CastleGate Forwarding is focused on providing value-added global logistics services to our suppliers in order to lower costs and increase reliability of service.
In an environment where procuring reliable space on vessels is akin to buying ammo in a zombie apocalypse, using our size and negotiation ability to bring well-priced and reliable space is a key tool.
We have a surgical focus on our suppliers and our business. It allows us to create tailor-made technology and processes that suppliers simply can’t find from other forwarding solutions. It’s a real partnership. We are a small part of a very large solution that is obsessed with efficiency and driving opportunity for suppliers and our customers. It’s inspiring, to be honest, that we care this much about a supply chain.
I see the forwarding industry in a time of significant change. Larger companies like Wayfair have the scale and the insight to do much of the work that we would have outsourced before. Because so many large forwarders have commoditized themselves, it’s become a race to the bottom. Those of us in e-comm and large BCOs [beneficial cargo owners] will be forced to build our own platforms in order to get the value we and our suppliers seek.
More importantly, the technology many of the forwarders are building is extremely self-serving – and rightfully so – most especially in the universe of this new phenomenon of digital forwarding.
Why try to fit in with someone else’s technology road map when we can design what our suppliers and customers have told us they want? We don’t have to make a digital solution for the entire industry and market, just ours. This is why I sincerely believe we will beat everyone else to punch. And do so handily.
How is Wayfair responding to present global supply chain challenges?

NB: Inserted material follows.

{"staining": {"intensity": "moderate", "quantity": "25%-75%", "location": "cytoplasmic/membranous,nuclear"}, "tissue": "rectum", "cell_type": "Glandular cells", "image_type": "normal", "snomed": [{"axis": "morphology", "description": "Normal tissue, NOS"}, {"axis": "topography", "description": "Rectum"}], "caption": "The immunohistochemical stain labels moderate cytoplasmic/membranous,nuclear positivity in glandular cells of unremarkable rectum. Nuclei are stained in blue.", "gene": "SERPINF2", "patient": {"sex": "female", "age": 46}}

Technology-enabled, process-driven solutions backed up by incredibly smart and hard-working people who dive in hard and commit to the customer. You know, forwarding! We are doing what I’m so proud of this industry for doing for decades: Improvising in a brutal situation and finding ways to make it work.
Since the days when the pandemic blew a hole in the global economy, our industry has been out-thinking problems and outworking the issues, like we always have. At Wayfair/CastleGate, we are continuing that tradition. I think we are just doing it with better technology and a lot fewer people.

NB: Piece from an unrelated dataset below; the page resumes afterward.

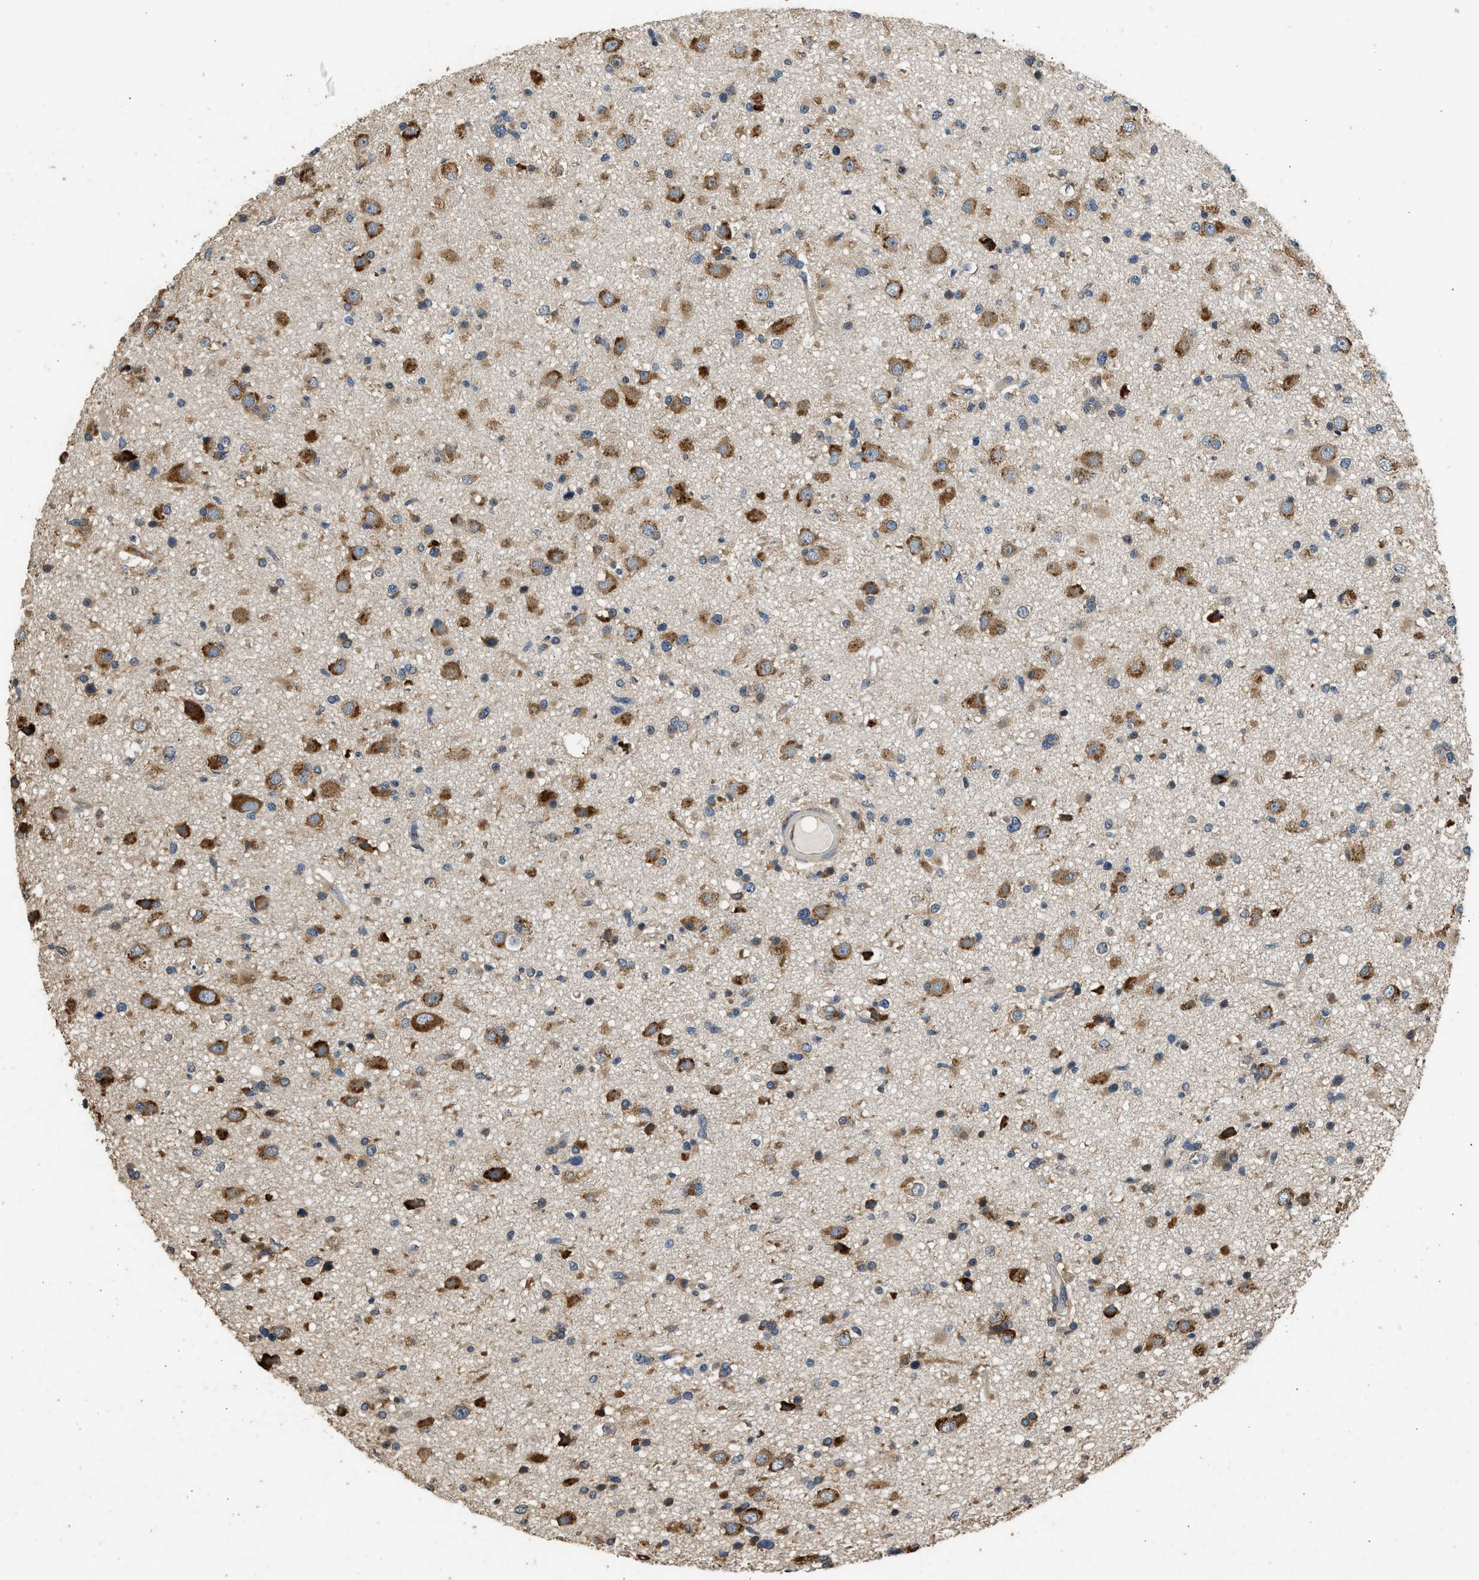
{"staining": {"intensity": "moderate", "quantity": ">75%", "location": "cytoplasmic/membranous"}, "tissue": "glioma", "cell_type": "Tumor cells", "image_type": "cancer", "snomed": [{"axis": "morphology", "description": "Glioma, malignant, High grade"}, {"axis": "topography", "description": "Brain"}], "caption": "Protein expression analysis of human glioma reveals moderate cytoplasmic/membranous expression in approximately >75% of tumor cells.", "gene": "SLC36A4", "patient": {"sex": "male", "age": 33}}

What roles do you see the U.S. Maritime Resource Center, of which you are longstanding vice chairman, and the Federal Maritime Commission’s newly formed National Shipper Advisory Committee, of which you are a member, playing in improving the international ocean freight delivery system?
I’m a big fan of NSAC. The committee has taken on the big issues of congestion and demurrage head-on. The FMC is to be commended for reaching out to the people closest to the problem – shippers – and asking them how they see a solution forming. I’ve seen real collaboration and a sincere desire to get to a solution. It’s been both refreshing and exciting. I love having this opportunity to serve and to represent Wayfair. It’s been an honor.
How is coaching youth football, as you have done, like leading a supply chain operation?
It’s all about team. I have – hands down – the best team anyone can ask for. And, just like coaching any sport, it’s about empowering the individuals to do their job, supporting their growth, giving them all the glory and just letting them play.
If it isn’t fun, why even do it? That’s my job. Support everyone, make a game plan with my leaders and drive results but make it fun. I think we do a great job of that. I’m getting older, slower and crankier, but I’m surrounded by young geniuses who make me skip to work every day. I’ve never been happier to be on a team in my life.
What is your favorite supply chain joke?
The current draft of the Ocean Shipping Reform Act… It’s gotta be a joke, right?